## Resuelve lo siguiente
- a) En el texto sobre la Reforma Constitucional de Santa Fe, ¿quién promulgó la ley de necesidad de la reforma?
- b) Prosigue el texto sobre la Reforma Constitucional de Santa Fe a partir de su última oración.

En un acto rodeado de formalidad y optimismo institucional, el gobernador de Santa Fe, Maximiliano Pullaro, promulgó la ley de necesidad de la Reforma Constitucional, abriendo el camino hacia la actualización de la Carta Magna provincial. Acompañado por senadores, la vicegobernadora Gisela Scaglia y miembros de su gabinete, Pullaro destacó la importancia de este hito como un paso hacia la modernización de las instituciones. Sin embargo, mientras la clase política celebra, el interés ciudadano por esta iniciativa sigue siendo, en el mejor de los casos, tibio.
¿Una reforma para quién?
A pesar de la relevancia histórica del anuncio, el debate sobre la Reforma Constitucional parece no haber calado en las prioridades de la sociedad santafesina. Mientras la inseguridad, el empleo y la inflación dominan las preocupaciones cotidianas, la modificación de la Carta Magna aparece como un tema lejano, casi ajeno a las urgencias reales. Este gap entre los objetivos políticos y las demandas sociales plantea interrogantes sobre la desconexión entre quienes legislan y quienes los eligen.
“El desafío que tenemos ahora es inmenso”, declaró Pullaro durante el acto, aludiendo al proceso que se avecina. Sin embargo, no es la primera vez que se promueven reformas de este tipo sin un verdadero compromiso para generar espacios de participación ciudadana efectivos. Si bien el gobernador destacó la “capacidad de diálogo” entre el Ejecutivo y el Legislativo como un logro de su gestión, poco se dijo sobre cómo este proceso se traducirá en beneficios concretos para la ciudadanía.

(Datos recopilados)
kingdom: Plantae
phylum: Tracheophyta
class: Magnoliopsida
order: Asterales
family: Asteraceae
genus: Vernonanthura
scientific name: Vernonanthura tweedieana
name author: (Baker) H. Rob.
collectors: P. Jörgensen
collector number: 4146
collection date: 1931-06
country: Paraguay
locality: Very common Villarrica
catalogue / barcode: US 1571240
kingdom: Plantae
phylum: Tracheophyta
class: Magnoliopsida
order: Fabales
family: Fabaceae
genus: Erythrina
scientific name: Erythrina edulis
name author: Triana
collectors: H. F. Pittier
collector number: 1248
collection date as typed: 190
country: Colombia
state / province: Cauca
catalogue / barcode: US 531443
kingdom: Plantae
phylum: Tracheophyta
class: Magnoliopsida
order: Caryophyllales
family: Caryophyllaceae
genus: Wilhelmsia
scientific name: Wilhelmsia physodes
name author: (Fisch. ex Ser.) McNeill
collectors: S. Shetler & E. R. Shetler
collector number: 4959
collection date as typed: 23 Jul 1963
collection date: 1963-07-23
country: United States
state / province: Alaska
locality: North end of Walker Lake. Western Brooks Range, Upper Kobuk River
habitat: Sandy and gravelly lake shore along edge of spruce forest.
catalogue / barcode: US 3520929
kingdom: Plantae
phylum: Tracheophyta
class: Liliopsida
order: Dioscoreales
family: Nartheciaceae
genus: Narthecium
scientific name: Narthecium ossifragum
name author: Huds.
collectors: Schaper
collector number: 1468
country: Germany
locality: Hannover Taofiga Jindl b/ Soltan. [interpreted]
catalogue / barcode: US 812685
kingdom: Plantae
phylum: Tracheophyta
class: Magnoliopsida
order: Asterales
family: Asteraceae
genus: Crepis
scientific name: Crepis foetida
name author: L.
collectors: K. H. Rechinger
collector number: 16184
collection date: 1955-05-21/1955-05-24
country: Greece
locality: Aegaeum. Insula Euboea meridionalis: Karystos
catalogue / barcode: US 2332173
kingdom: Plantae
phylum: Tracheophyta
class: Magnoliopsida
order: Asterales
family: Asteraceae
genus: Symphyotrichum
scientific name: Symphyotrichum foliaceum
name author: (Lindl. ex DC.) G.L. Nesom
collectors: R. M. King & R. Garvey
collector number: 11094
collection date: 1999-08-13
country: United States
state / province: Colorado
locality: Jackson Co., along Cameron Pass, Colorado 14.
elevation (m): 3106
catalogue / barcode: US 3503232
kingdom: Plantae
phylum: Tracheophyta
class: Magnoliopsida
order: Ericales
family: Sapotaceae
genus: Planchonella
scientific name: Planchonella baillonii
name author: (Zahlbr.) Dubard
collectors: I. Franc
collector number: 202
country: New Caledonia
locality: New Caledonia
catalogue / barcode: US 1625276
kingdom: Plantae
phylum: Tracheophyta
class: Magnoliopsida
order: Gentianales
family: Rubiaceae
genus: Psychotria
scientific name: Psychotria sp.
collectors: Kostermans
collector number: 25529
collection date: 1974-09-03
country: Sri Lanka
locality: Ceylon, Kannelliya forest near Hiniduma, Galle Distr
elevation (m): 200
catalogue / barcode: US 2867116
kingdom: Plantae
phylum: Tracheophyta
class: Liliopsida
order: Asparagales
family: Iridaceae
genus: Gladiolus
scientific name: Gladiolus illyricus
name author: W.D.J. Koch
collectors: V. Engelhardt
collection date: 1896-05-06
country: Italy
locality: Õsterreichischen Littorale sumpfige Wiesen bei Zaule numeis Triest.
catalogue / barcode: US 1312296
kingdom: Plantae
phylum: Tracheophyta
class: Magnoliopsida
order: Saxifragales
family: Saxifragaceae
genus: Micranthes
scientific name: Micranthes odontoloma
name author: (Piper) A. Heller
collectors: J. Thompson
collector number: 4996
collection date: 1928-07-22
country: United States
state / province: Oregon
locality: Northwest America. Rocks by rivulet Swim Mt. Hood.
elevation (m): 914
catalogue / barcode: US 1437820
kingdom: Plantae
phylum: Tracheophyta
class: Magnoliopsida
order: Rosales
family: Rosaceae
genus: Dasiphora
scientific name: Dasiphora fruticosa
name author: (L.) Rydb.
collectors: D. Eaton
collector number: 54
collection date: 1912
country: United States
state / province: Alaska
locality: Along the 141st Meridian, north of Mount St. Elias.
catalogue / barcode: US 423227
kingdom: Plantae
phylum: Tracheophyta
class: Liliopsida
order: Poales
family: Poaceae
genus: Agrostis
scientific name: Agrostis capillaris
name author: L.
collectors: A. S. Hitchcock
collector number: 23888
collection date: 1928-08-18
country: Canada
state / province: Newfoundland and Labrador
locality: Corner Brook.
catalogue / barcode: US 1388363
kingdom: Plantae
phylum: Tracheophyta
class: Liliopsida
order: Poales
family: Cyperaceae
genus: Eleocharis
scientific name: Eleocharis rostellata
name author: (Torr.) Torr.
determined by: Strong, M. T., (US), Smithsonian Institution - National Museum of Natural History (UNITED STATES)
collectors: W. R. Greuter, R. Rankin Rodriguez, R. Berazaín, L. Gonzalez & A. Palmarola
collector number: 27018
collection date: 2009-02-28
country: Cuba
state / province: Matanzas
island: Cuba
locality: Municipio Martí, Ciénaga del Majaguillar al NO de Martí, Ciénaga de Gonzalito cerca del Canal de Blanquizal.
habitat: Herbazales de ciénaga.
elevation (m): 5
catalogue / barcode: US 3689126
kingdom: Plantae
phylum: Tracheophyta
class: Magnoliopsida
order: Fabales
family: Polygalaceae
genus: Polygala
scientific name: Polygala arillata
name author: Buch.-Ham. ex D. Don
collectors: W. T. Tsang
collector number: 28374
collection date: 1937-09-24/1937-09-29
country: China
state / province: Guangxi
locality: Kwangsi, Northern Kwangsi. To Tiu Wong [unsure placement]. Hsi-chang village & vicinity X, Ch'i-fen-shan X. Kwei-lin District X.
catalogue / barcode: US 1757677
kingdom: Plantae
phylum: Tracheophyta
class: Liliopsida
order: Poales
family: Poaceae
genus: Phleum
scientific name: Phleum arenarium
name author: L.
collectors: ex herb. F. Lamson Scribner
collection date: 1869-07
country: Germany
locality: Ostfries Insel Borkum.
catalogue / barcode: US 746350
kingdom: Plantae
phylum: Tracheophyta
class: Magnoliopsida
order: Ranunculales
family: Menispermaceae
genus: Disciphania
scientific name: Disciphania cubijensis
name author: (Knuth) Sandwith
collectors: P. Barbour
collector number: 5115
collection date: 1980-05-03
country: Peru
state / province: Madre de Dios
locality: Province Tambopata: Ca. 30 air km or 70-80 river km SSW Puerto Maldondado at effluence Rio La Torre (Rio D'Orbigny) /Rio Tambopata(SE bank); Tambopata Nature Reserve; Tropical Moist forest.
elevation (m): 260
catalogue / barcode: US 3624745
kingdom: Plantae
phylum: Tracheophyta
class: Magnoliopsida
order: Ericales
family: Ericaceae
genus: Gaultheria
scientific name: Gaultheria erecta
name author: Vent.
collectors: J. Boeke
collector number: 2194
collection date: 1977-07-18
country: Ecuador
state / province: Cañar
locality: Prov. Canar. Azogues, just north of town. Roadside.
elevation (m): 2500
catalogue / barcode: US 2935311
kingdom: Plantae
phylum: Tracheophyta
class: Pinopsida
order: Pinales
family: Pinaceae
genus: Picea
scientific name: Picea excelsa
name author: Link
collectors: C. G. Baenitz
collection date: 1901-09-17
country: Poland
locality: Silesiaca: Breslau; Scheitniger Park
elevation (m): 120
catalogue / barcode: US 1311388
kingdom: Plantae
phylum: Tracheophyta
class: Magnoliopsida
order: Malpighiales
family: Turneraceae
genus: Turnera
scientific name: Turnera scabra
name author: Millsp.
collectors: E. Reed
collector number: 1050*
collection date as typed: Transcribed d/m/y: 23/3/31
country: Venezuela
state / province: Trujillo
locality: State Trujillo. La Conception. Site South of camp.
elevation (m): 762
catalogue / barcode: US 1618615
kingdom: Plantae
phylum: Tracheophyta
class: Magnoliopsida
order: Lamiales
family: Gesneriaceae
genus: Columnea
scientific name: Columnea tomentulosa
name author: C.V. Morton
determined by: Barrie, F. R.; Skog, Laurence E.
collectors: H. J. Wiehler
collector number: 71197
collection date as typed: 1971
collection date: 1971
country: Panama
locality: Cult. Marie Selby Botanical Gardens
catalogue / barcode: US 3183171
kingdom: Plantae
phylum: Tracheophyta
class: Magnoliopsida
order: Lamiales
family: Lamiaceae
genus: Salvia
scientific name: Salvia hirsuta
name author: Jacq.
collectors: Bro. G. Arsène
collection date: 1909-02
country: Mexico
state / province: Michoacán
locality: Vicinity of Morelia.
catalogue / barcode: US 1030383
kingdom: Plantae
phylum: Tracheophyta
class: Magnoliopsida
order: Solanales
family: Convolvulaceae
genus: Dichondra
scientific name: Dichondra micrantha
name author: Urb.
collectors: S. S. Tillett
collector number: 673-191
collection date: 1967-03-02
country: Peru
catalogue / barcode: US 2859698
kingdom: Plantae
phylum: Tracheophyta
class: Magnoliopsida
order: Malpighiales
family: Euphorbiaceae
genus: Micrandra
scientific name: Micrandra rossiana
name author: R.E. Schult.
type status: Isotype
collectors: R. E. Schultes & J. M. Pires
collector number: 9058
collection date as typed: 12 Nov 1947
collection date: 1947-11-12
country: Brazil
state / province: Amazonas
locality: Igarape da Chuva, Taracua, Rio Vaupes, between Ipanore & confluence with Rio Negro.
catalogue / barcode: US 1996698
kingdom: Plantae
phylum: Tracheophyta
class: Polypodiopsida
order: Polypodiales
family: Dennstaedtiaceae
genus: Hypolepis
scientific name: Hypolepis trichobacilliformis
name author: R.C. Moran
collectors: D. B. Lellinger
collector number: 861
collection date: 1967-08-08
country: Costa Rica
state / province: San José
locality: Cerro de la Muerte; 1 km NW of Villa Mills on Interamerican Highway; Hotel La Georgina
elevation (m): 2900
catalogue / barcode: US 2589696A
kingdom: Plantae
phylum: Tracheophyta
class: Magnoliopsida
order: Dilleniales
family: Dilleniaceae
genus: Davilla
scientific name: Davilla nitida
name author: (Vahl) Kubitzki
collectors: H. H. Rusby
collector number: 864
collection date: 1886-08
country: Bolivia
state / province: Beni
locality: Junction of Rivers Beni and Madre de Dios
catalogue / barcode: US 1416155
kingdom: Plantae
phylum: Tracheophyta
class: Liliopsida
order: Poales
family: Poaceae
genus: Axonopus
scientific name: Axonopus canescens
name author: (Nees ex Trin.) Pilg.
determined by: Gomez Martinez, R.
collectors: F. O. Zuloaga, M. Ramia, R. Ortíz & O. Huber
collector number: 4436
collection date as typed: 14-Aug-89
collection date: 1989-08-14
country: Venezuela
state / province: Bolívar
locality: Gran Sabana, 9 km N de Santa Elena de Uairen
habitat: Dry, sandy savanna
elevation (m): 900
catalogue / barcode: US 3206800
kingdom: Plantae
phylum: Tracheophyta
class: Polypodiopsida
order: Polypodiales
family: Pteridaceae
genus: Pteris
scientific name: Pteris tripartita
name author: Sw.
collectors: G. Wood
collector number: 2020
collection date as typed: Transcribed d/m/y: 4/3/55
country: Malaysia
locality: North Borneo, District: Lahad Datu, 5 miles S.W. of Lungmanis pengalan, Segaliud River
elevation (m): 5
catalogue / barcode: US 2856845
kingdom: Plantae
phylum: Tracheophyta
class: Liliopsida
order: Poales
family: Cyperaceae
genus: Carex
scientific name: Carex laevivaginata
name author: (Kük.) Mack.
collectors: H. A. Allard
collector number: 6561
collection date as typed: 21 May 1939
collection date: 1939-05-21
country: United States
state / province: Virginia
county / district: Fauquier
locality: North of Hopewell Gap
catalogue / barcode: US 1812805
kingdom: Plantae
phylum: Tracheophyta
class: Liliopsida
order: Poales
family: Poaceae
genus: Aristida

## Respuestas
- a) El gobernador de Santa Fe, Maximiliano Pullaro.

- b)
Una reforma bajo la lupa
La ley habilita la convocatoria a una Convención Constituyente y la posibilidad de incorporar derechos emergentes y modernizar las instituciones. Sin embargo, las experiencias previas en otros contextos muestran que estos procesos, aunque valiosos en el papel, suelen convertirse en escenarios de tensiones políticas y agendas partidarias que diluyen su impacto real.
En Santa Fe, la falta de un debate amplio y público previo a la promulgación de la ley refuerza la percepción de que esta reforma es más un triunfo político que una respuesta a demandas ciudadanas. Los problemas estructurales, como la inseguridad o la falta de oportunidades, rara vez se abordan con la profundidad que requieren, dejando a la sociedad con la sensación de que las prioridades políticas no coinciden con las suyas.